[Page-level text extractions]
----

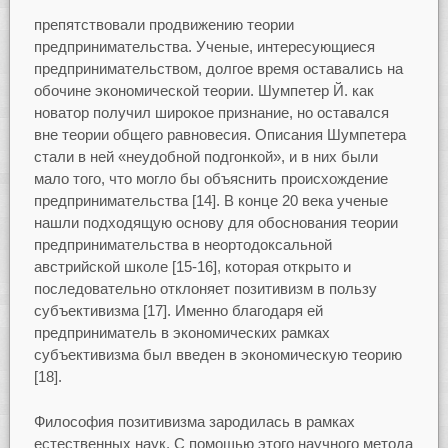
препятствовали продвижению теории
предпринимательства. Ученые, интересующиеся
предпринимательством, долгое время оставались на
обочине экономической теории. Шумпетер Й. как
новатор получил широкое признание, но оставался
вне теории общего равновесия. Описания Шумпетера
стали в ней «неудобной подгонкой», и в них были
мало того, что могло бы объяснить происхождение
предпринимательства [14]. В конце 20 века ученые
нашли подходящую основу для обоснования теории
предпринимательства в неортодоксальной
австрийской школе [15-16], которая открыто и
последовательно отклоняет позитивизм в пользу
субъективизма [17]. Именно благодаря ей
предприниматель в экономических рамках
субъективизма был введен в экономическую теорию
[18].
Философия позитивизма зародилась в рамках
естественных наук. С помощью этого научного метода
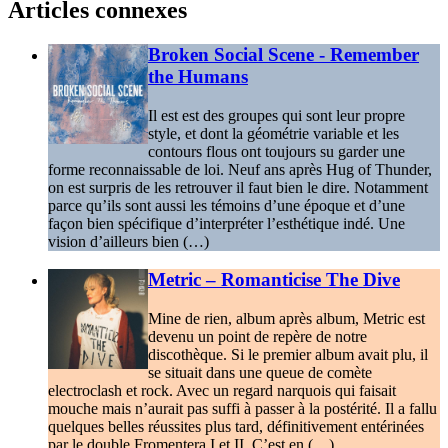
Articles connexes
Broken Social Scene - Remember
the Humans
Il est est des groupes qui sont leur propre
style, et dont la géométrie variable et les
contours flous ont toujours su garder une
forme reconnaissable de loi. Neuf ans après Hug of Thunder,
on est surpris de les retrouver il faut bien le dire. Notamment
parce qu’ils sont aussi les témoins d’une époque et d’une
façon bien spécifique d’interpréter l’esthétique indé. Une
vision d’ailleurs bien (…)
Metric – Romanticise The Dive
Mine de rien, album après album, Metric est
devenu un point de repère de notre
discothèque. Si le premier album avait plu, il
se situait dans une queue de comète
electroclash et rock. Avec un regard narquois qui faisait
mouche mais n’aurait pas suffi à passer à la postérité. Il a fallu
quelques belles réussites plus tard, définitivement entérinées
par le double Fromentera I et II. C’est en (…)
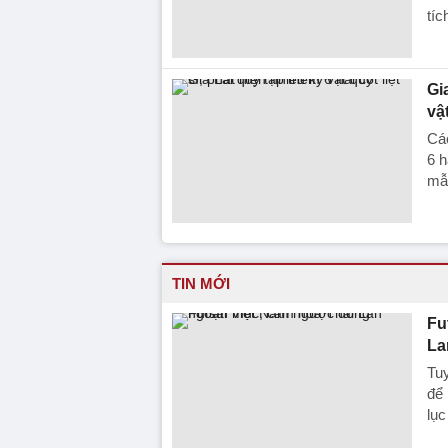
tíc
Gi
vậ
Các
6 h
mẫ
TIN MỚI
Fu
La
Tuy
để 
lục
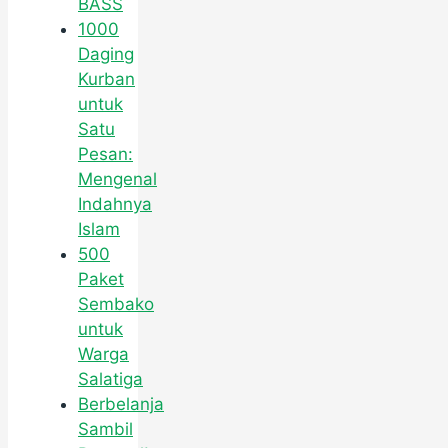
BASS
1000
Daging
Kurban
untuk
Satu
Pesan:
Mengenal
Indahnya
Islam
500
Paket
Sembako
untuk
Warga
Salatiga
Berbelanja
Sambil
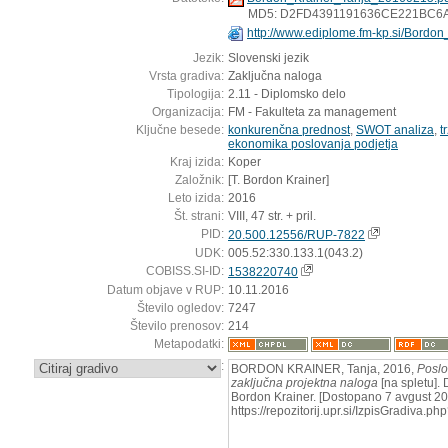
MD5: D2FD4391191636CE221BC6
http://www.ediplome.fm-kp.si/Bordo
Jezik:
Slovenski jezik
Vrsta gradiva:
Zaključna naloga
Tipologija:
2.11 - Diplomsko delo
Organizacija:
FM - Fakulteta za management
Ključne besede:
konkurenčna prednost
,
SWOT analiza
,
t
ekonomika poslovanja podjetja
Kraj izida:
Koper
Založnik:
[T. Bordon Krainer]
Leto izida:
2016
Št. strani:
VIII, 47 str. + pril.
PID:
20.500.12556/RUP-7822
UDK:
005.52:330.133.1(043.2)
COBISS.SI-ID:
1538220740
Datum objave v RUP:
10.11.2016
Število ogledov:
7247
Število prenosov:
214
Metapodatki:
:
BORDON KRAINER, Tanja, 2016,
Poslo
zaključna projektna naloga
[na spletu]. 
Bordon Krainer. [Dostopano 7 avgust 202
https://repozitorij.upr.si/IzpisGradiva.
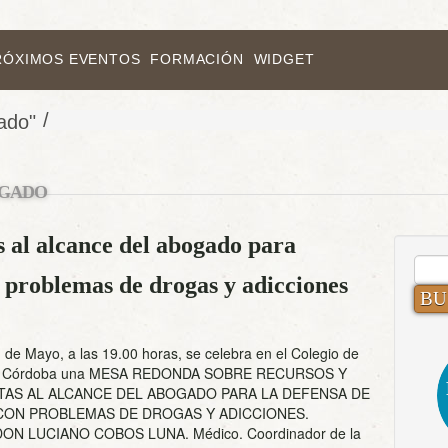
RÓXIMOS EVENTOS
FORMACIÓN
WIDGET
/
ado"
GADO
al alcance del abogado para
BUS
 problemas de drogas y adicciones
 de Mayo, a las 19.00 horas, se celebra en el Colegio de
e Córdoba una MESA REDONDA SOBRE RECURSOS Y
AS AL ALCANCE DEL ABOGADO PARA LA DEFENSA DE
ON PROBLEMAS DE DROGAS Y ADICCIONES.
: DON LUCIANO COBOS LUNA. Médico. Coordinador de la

----

**REQUEST**
Look through the entries for lines containing the word "теории" and return each one.

**REPLY TO THE EXERCISE**
препятствовали продвижению теории
обочине экономической теории. Шумпетер Й. как
вне теории общего равновесия. Описания Шумпетера
нашли подходящую основу для обоснования теории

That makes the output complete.